Current Status of CCUS
Currently, CCUS has been deployed at commercial-scale industrial facilities, and the first commercial-scale power plants with CCUS are under construction. As of 2016, the Global Carbon Capture and Storage Institute (GCCSI) listed fifteen commercial-scale CCUS projects in operation and around 45 additional projects in various stages of development around the world. Around 20 of these projects are located in the United States (see the Global Carbon Capture Institute’s large-scale integrated CCS project database). The International Energy Agency (IEA) labels CCUS as a critical technology for limiting the rise in global temperature to 2° Celsius (3.6° F) by 2050 and calls for 38 power and 82 industrial large-scale integrated CCUS projects to be in place by 2020 to meet this objective. Given that only around 20 large-scale integrated CCUS projects are estimated to be in operation by the mid-2010s, the IEA has labeled the status of CCUS as “not on track.”
The status of the component technologies of CCUS is reviewed below.
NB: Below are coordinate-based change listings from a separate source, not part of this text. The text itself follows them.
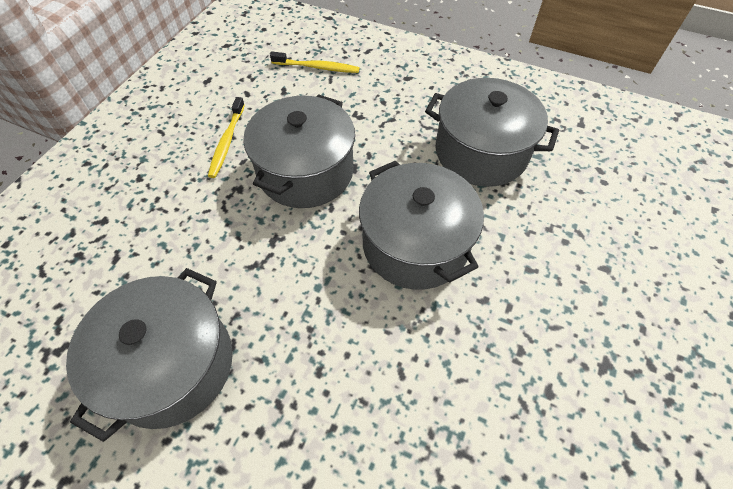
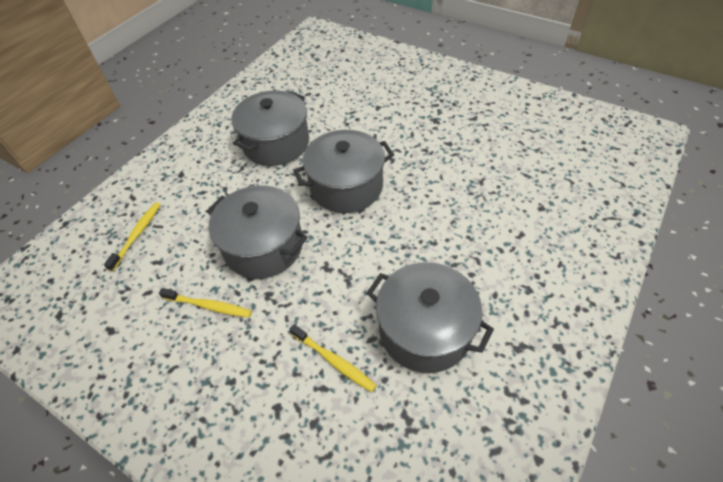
camera: 80 degrees left, 5 degrees down
(145, 264) = (333, 361): none -> yellow toothbrush

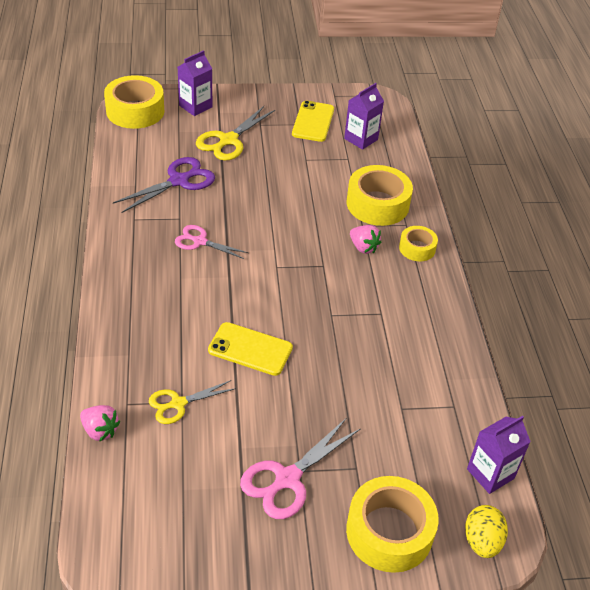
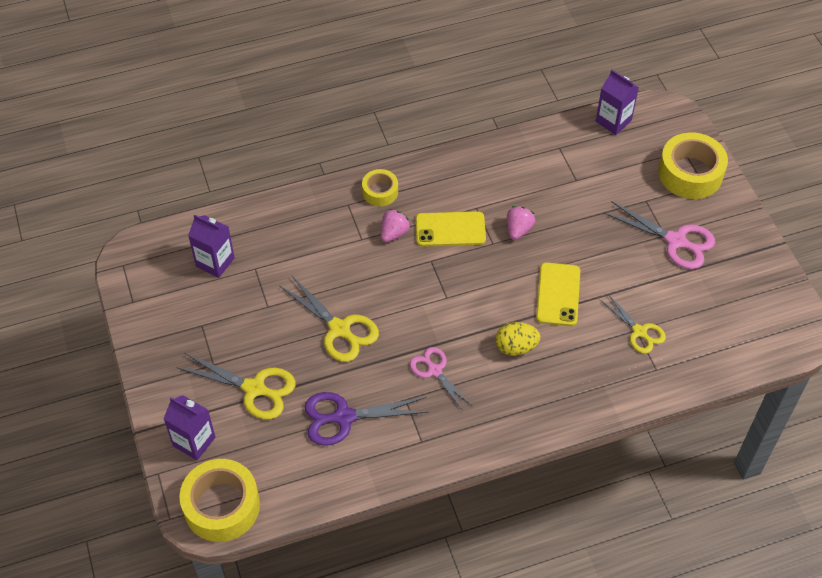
camera: 100 degrees left, 10 degrees up
(100, 431) = (691, 379): pink strawberry -> pink strawberry (518, 229)
(179, 181) = (344, 417): purple scissors -> purple scissors turned 45 degrees counterclockwise
(199, 241) = (434, 370): pink scissors -> pink scissors turned 135 degrees clockwise
(267, 194) = (340, 329): none -> yellow scissors
(313, 122) = (193, 313): yellow phone -> yellow phone (450, 229)
(377, 204) = (324, 231): yellow tape -> none
(482, 541) = (672, 122): yellow egg -> yellow egg (516, 347)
Carbon capture technologies have long been used for industrial processes like natural gas processing and CO2 generation for the food and beverage industry. Currently, in the United States, commercial-scale CCUS projects include four natural gas processing facilities, two fertilizer plants, a synfuel plant, and a hydrogen plant that capture CO2 and transport it for use in enhanced oil recovery. In the power sector, the first commercial-scale power plant, SaskPower's Boundary Dam project in Saskatchewan, became the world's first operational commercial-scale project with CCUS in 2014. Additional power plants and industrial facilities with CCUS are under construction or in design stages. Few or no commercial-scale projects have been proposed for other high-emitting CO2 sources, such as iron and steel, cement, and pulp and paper production.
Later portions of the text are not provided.